The younger son was born three months premature. I doubt it very much that he’ll ever want to open a baby book in order to see his first photo in an incubator with eight tubes and the alarm machine that goes off if you forget to breathe.
Our first family photo was taken by a nurse on duty who had to thoroughly disinfect her hands after taking it. The photo consists of us three standing around the incubator in the intensive care unit for premature infants.
All this talk of diversity and treating children as individuals remains theoretical. In practice, however, we still follow the common and mainstream way. Typified memories of families, perceived as ideal, prevail: mother, father, two children and a dog in the front yard, accompanied by two pairs of grandparents. What about the single-parent families? Unmarried parents? Mothers who keep their last name? Or people like us who have two grandfathers and four grandmothers? What about same-sex families? Or families with many children? And families who have children with special needs? Or bilingual families? How about racially or culturally diverse families? Perhaps we decided not to talk about it on the referendum on Slovenian family law in 2012; however, children won’t cease to exist and grow up in these types of families despite pushing the subject aside.
I always resort to books when I find myself in distress or in a dilemma, which is why I began to research the field of adoption. I only found one scientific study on the topic in Slovene , a few master's degrees and doctoral dissertations, one picture book, a children's book about the different types of families and the first baby book for adopted children Our very first 1095 steps by Katarina Tomšič.

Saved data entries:
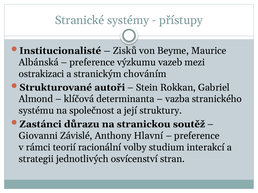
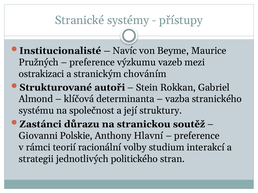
Zisků: Zisků -> Navíc
Albánská: Albánská -> Pružných
Závislé: Závislé -> Polskie
osvícenství: osvícenství -> politického
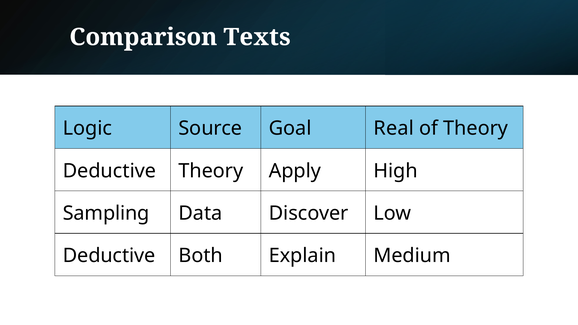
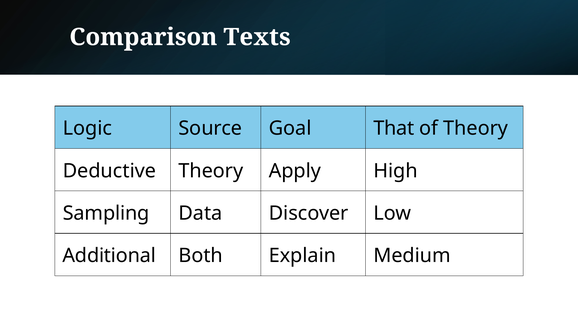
Real: Real -> That
Deductive at (109, 256): Deductive -> Additional
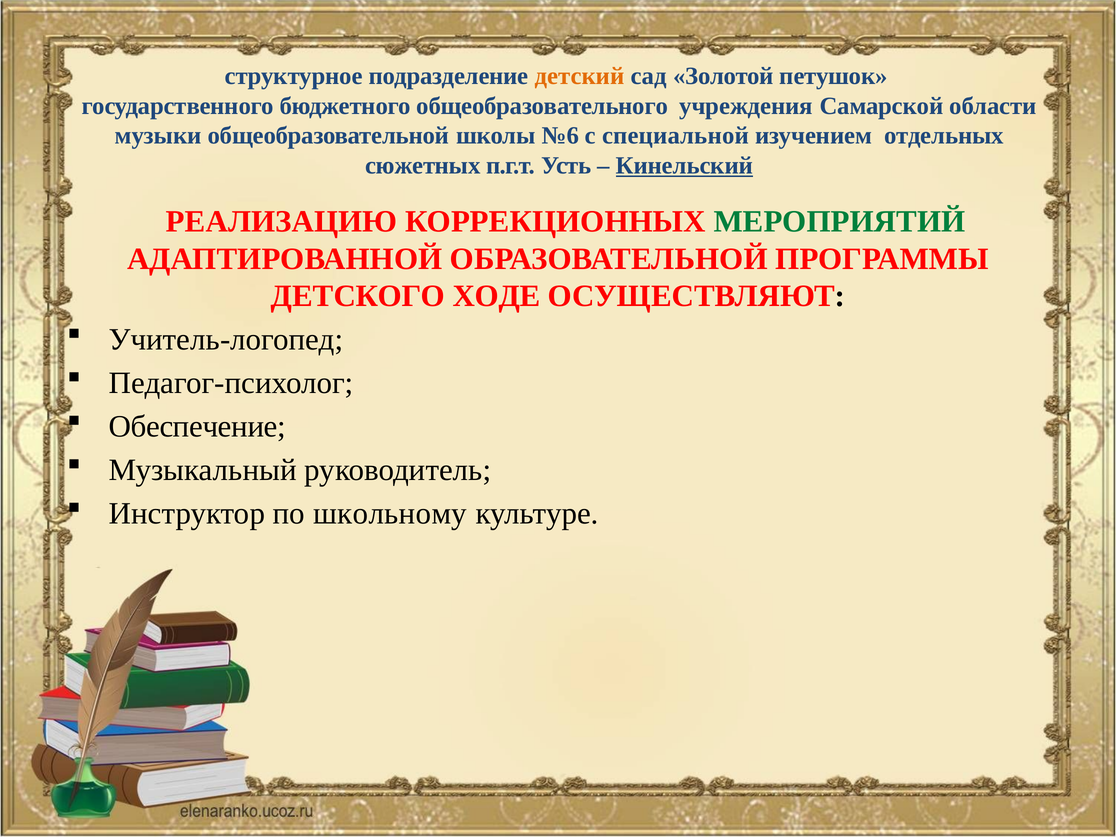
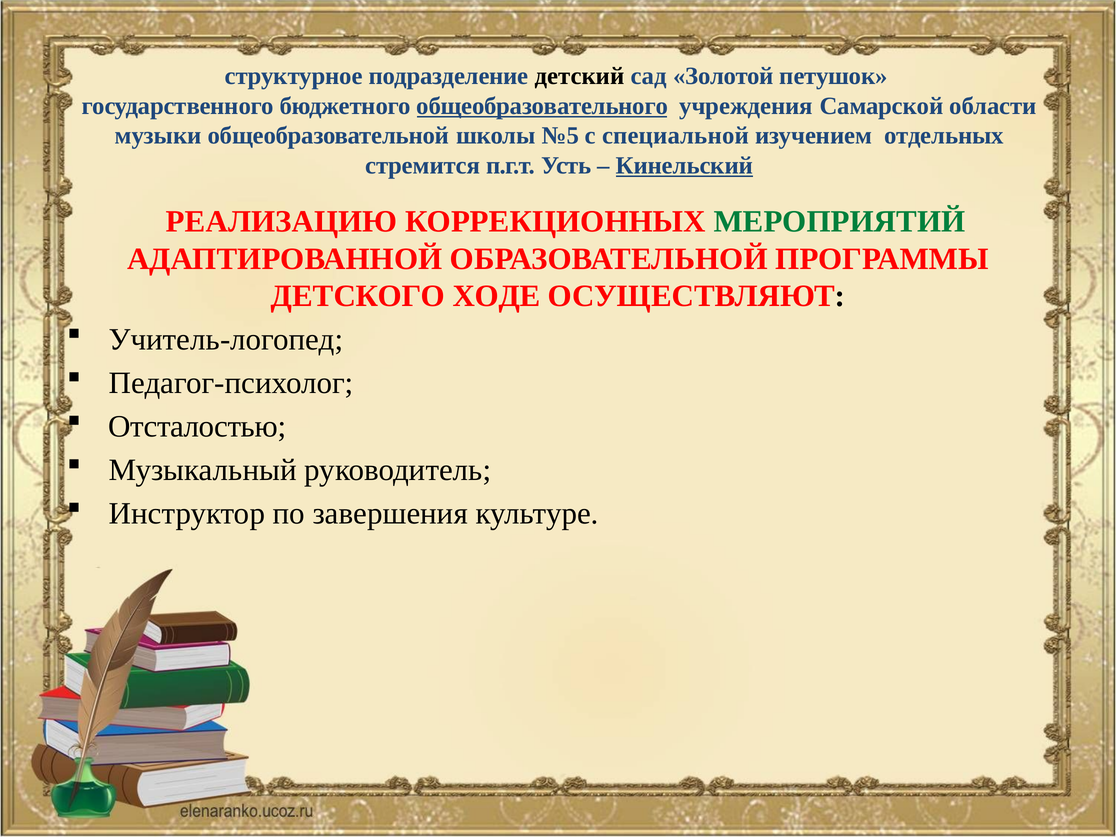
детский colour: orange -> black
общеобразовательного underline: none -> present
№6: №6 -> №5
сюжетных: сюжетных -> стремится
Обеспечение: Обеспечение -> Отсталостью
школьному: школьному -> завершения
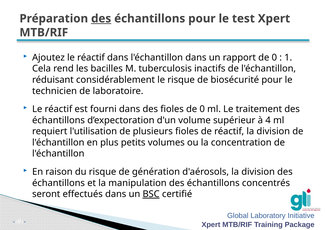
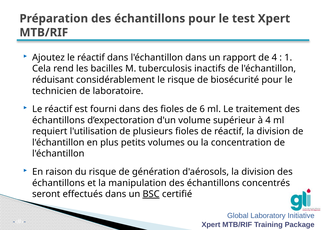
des at (101, 19) underline: present -> none
rapport de 0: 0 -> 4
fioles de 0: 0 -> 6
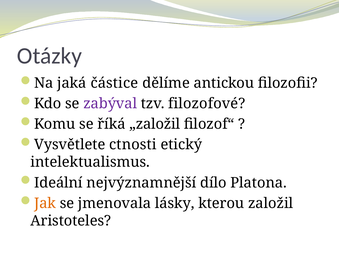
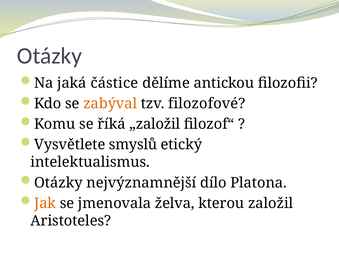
zabýval colour: purple -> orange
ctnosti: ctnosti -> smyslů
Ideální at (58, 183): Ideální -> Otázky
lásky: lásky -> želva
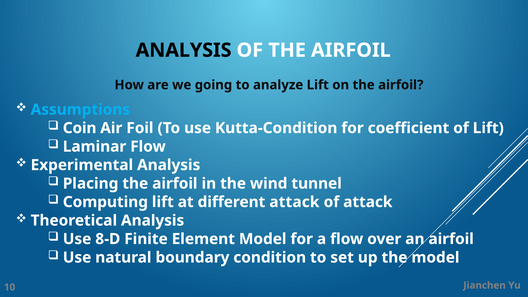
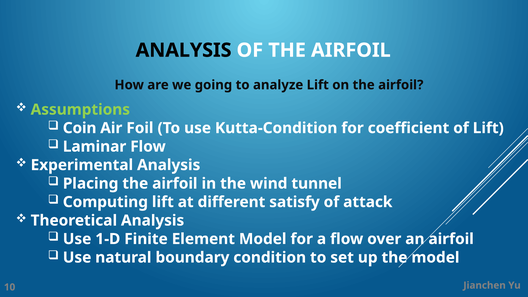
Assumptions colour: light blue -> light green
different attack: attack -> satisfy
8-D: 8-D -> 1-D
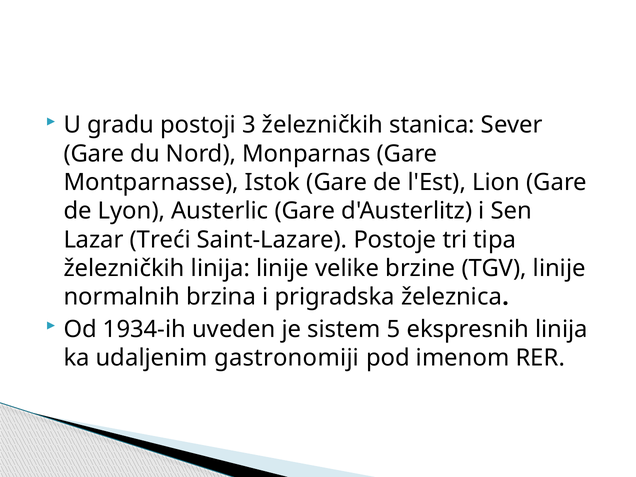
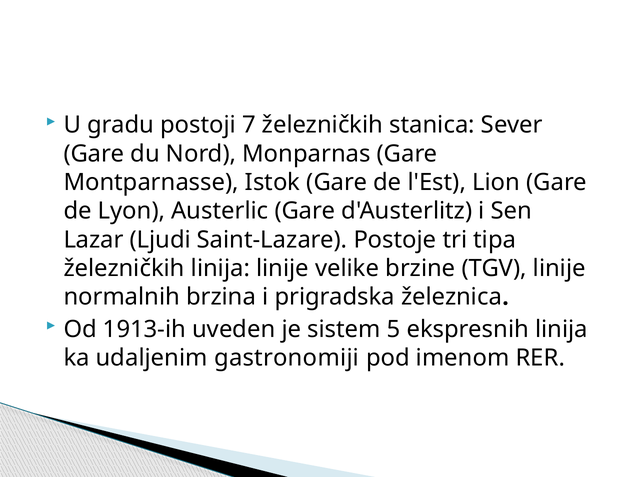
3: 3 -> 7
Treći: Treći -> Ljudi
1934-ih: 1934-ih -> 1913-ih
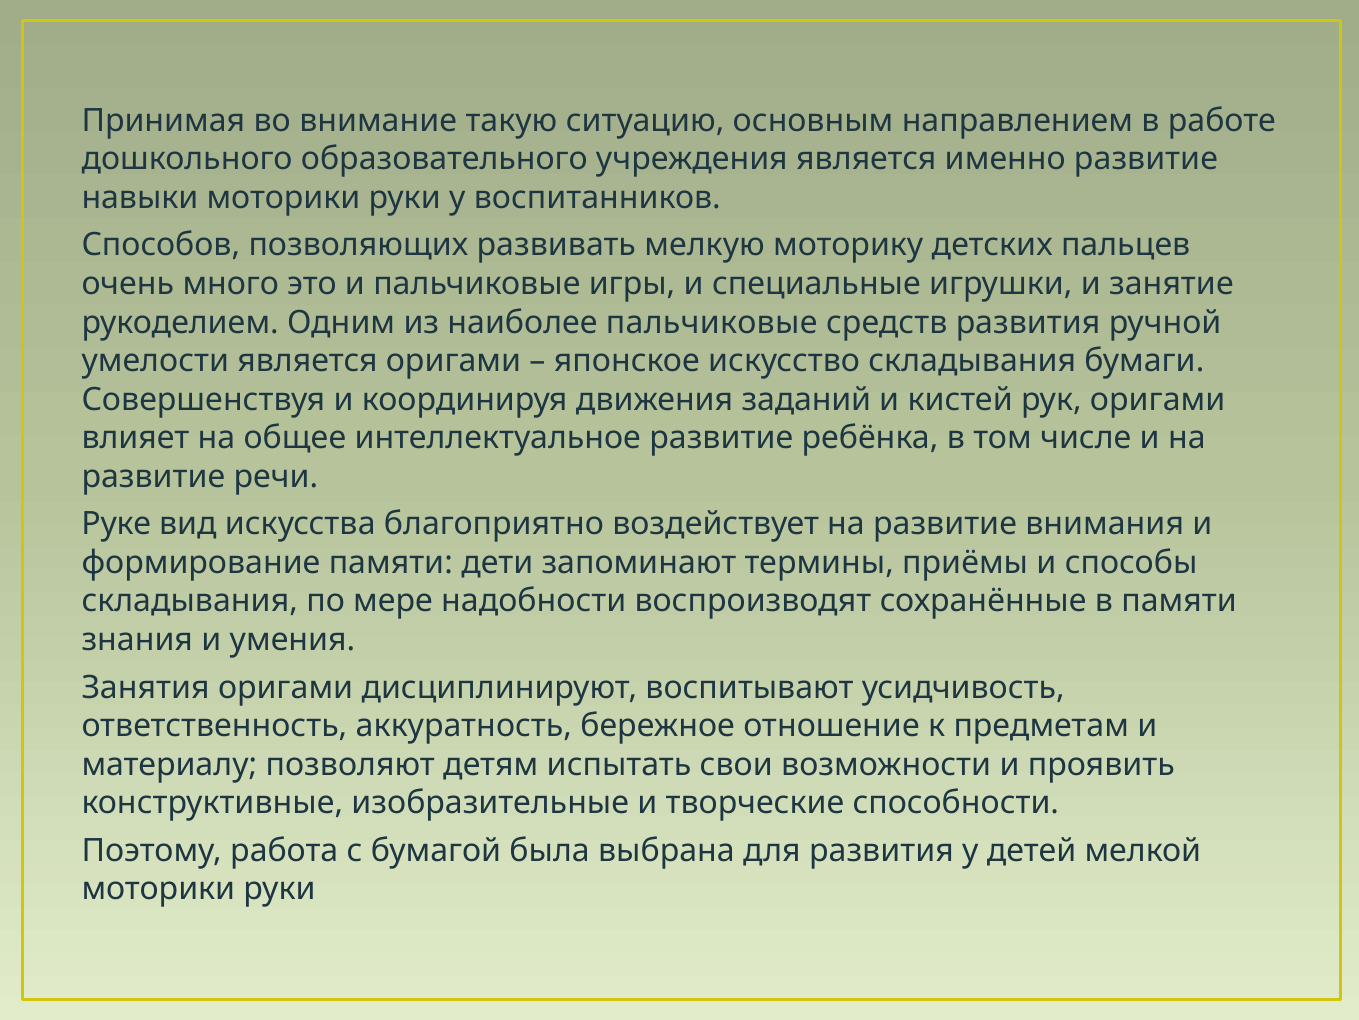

Problems to solve
1. Render this sentence from the essay on family diversity in Spanish: "All this talk of diversity and treating children as individuals remains theoretical."
2. Transcribe a section of the essay on family diversity, starting at the words "The younger son" and stopping after "for premature infants.".
3. Pick up the essay on family diversity after its final sentence and keep writing.
These data entries were drawn from a separate source.

Answers in order
1. Toda esta charla sobre la diversidad y sobre tratar a los niños como individuos sigue siendo teórica.

2.
The younger son was born three months premature. I doubt it very much that he’ll ever want to open a baby book in order to see his first photo in an incubator with eight tubes and the alarm machine that goes off if you forget to breathe.
Our first family photo was taken by a nurse on duty who had to thoroughly disinfect her hands after taking it. The photo consists of us three standing around the incubator in the intensive care unit for premature infants.

3.
This is a wonderful book that supports and confirms the existence of different concepts of family life. It is made from personal experience and deep understanding of the need to "normally” integrate. The book provides my children with the opportunity to have their own version of memories. It gives the power to memorize key moments in an individual way which allows diversity among children, their upbringing, childhood and families. On the other hand it demolishes, normalizes and shows that same diversity in a positive light.
Katarina took it a step even further and developed a bilingual interactive baby book application for adopted children and an interactive baby book application at birth. That way she made the book accessible to all families outside of Slovenia. It wasn’t possible to print ten different versions of the book but this new technology enabled Katarina to develop her project in this direction.
The applications Our very first 1095 steps and Our very first 367 steps, united in the project Tody's Baby Book by Katarina Tomšič, are a step in the transition from words to action on the subject of recognizing diversity.